Bubble, bubble, toil and trouble. While most of the world is still focused on stimulating growth, Asian policymakers are increasingly fretting about new bubbles. Bank of Korea minutes released on Tuesday showed its concern about rising asset prices. On the same day the Reserve Bank of India raised its inflation forecast to 5 per cent – far higher than its medium-term 3 per cent goal – and signalled that it is no longer in pure stimulatory mode. Vietnam has already tightened credit. And China this week ordered banks to make sure their mammoth lending spree funnelled money into the real economy, rather than equities or real estate.
The concerns are real enough. Having suffered the popping of a US-inspired liquidity bubble, Asia does not want to make one of its own. So far this year the Chinese market, as measured by the Shanghai Composite index, is up 89 per cent; India has risen 59 per cent. Real estate prices are also marching higher. But tackling bubbles when growth remains the top priority is tough. Tightening at this point, with ultra-low interest rates in the US, would be monetary suicide. Even more foreign capital would flow in – adding to asset inflation and driving currencies higher to boot. Asia is far from ready for that. Year-on-year declines in exports may be slowing, but external demand remains too weak to jeopardise the recovery with higher exchange rates – particularly in an avowedly mercantilist part of the globe.
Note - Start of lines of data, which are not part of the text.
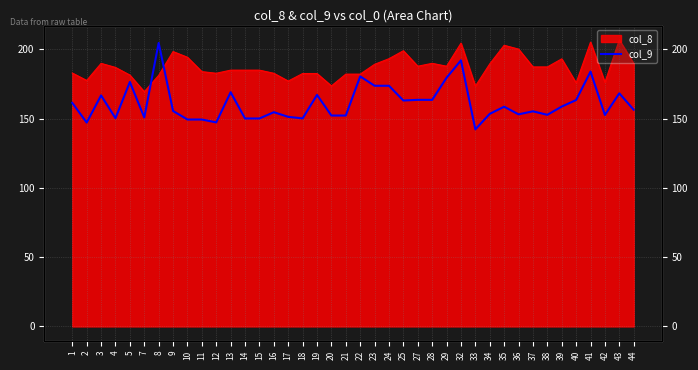

Between 39 and 44, which is larger?

39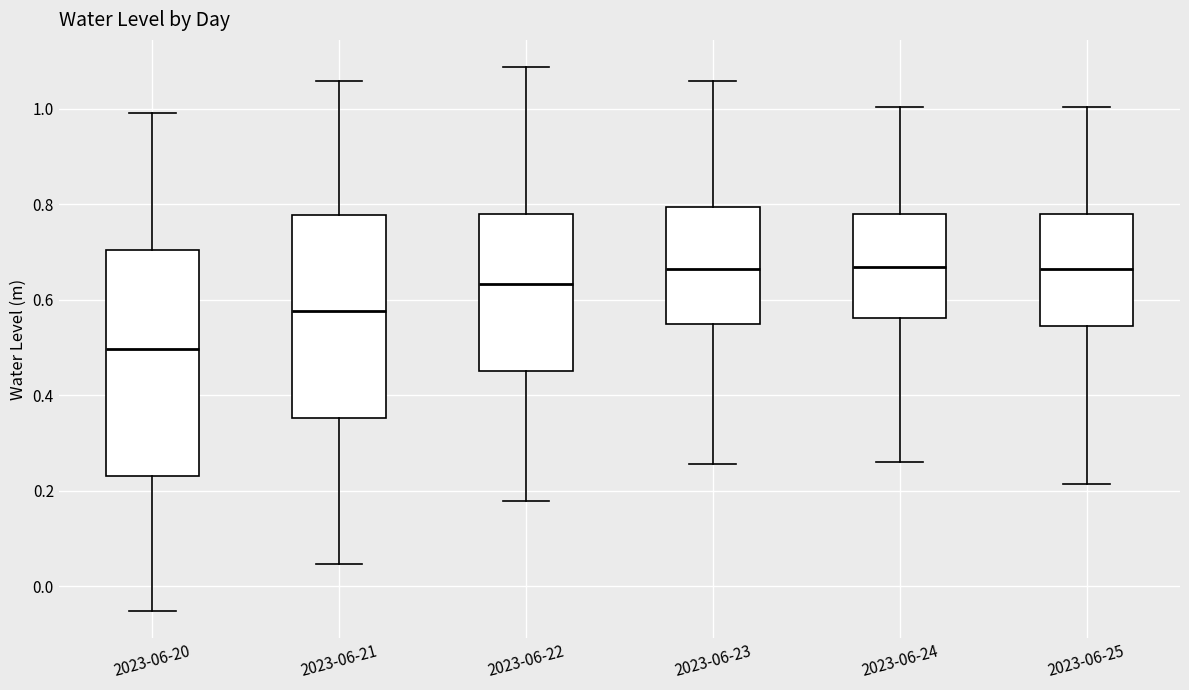

Reading left to right, transcribe this box plot: for each box, give where its median line is, the range the box spans, and where its two whiskers end, as read against the y-axis. The values are not printed on the chart, so give them approximately, as read against the axis.

2023-06-20: median 0.50, box 0.24 to 0.70, whiskers -0.06 to 1.00
2023-06-21: median 0.58, box 0.36 to 0.78, whiskers 0.04 to 1.06
2023-06-22: median 0.64, box 0.46 to 0.78, whiskers 0.18 to 1.08
2023-06-23: median 0.66, box 0.54 to 0.80, whiskers 0.26 to 1.06
2023-06-24: median 0.66, box 0.56 to 0.78, whiskers 0.26 to 1.00
2023-06-25: median 0.66, box 0.54 to 0.78, whiskers 0.22 to 1.00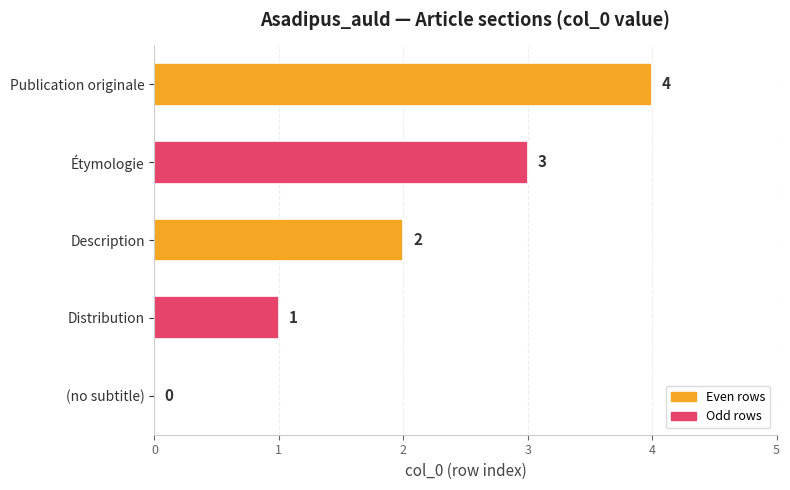

Where is the data nearest to the value 2?

Description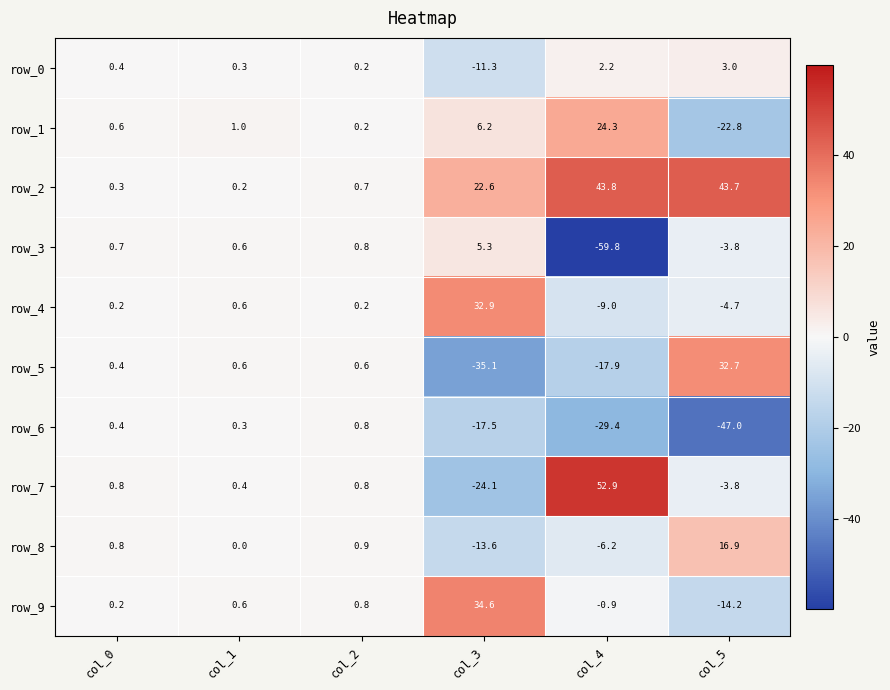

The row_1 series shows -22.8 at col_5. True or false?

True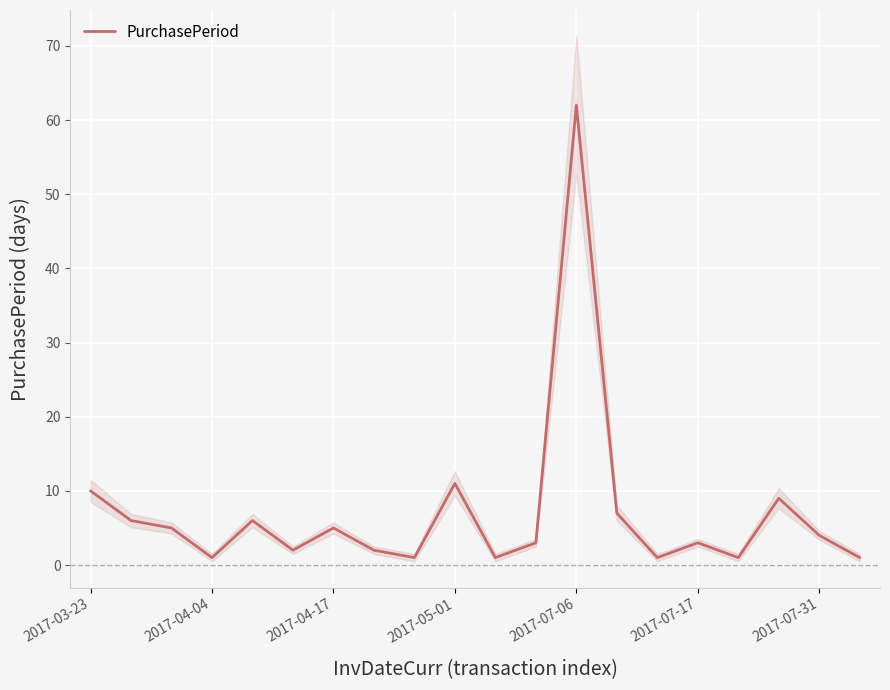

Which category has the highest value in the PurchasePeriod series?

2017-07-06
Asian policymakers are turning to other tools. In China, which retains the right – and, through state control, the ability – to issue edicts, lending can more easily be switched on and off. More targeted measures, such as raising required deposits on property loans, have a more nuanced impact. Korea, having enjoyed some success with this a few years ago, is repeating the format in Seoul in a bid to cool property-market speculation. Marginal stuff perhaps, but for anything more aggressive the US Federal Reserve would need to fire the starting gun.